[Collected data]
Segment Open
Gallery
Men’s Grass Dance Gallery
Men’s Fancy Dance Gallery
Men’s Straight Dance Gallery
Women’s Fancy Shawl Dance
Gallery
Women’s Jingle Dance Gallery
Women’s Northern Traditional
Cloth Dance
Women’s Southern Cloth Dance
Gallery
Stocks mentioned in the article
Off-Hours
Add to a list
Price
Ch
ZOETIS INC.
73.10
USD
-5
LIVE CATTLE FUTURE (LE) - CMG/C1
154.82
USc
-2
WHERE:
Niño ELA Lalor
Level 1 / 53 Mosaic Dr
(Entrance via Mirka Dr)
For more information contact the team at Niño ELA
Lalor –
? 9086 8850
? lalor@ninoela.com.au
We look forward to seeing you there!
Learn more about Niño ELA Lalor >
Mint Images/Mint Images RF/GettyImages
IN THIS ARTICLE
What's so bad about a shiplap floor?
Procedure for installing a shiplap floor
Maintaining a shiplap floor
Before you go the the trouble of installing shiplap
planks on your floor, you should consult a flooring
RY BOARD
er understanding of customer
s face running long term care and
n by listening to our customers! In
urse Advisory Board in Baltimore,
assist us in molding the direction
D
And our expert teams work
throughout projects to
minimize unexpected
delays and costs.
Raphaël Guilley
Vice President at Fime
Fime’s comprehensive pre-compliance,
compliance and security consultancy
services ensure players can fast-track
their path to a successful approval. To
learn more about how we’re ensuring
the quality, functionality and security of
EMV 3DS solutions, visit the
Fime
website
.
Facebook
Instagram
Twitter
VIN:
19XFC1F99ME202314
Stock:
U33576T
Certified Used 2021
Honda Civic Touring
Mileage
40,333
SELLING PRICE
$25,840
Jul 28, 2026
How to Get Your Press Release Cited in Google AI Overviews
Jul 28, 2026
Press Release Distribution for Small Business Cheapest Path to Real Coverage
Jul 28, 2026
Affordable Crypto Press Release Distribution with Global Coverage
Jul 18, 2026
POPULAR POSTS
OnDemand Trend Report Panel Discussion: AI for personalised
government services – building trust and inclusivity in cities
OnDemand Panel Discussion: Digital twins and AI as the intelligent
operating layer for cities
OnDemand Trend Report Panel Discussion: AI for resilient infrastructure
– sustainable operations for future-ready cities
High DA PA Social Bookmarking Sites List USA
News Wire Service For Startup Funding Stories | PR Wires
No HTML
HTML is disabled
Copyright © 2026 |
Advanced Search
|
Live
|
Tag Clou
Segment Closed
- [Task prompt]: Go through the records and copy all of them exactly.

- [Exercise output]:
Gallery
Men’s Grass Dance Gallery
Men’s Fancy Dance Gallery
Men’s Straight Dance Gallery
Women’s Fancy Shawl Dance
Gallery
Women’s Jingle Dance Gallery
Women’s Northern Traditional
Cloth Dance
Women’s Southern Cloth Dance
Gallery
Stocks mentioned in the article
Off-Hours
Add to a list
Price
Ch
ZOETIS INC.
73.10
USD
-5
LIVE CATTLE FUTURE (LE) - CMG/C1
154.82
USc
-2
WHERE:
Niño ELA Lalor
Level 1 / 53 Mosaic Dr
(Entrance via Mirka Dr)
For more information contact the team at Niño ELA
Lalor –
? 9086 8850
? lalor@ninoela.com.au
We look forward to seeing you there!
Learn more about Niño ELA Lalor >
Mint Images/Mint Images RF/GettyImages
IN THIS ARTICLE
What's so bad about a shiplap floor?
Procedure for installing a shiplap floor
Maintaining a shiplap floor
Before you go the the trouble of installing shiplap
planks on your floor, you should consult a flooring
RY BOARD
er understanding of customer
s face running long term care and
n by listening to our customers! In
urse Advisory Board in Baltimore,
assist us in molding the direction
D
And our expert teams work
throughout projects to
minimize unexpected
delays and costs.
Raphaël Guilley
Vice President at Fime
Fime’s comprehensive pre-compliance,
compliance and security consultancy
services ensure players can fast-track
their path to a successful approval. To
learn more about how we’re ensuring
the quality, functionality and security of
EMV 3DS solutions, visit the
Fime
website
.
Facebook
Instagram
Twitter
VIN:
19XFC1F99ME202314
Stock:
U33576T
Certified Used 2021
Honda Civic Touring
Mileage
40,333
SELLING PRICE
$25,840
Jul 28, 2026
How to Get Your Press Release Cited in Google AI Overviews
Jul 28, 2026
Press Release Distribution for Small Business Cheapest Path to Real Coverage
Jul 28, 2026
Affordable Crypto Press Release Distribution with Global Coverage
Jul 18, 2026
POPULAR POSTS
OnDemand Trend Report Panel Discussion: AI for personalised
government services – building trust and inclusivity in cities
OnDemand Panel Discussion: Digital twins and AI as the intelligent
operating layer for cities
OnDemand Trend Report Panel Discussion: AI for resilient infrastructure
– sustainable operations for future-ready cities
High DA PA Social Bookmarking Sites List USA
News Wire Service For Startup Funding Stories | PR Wires
No HTML
HTML is disabled
Copyright © 2026 |
Advanced Search
|
Live
|
Tag Clou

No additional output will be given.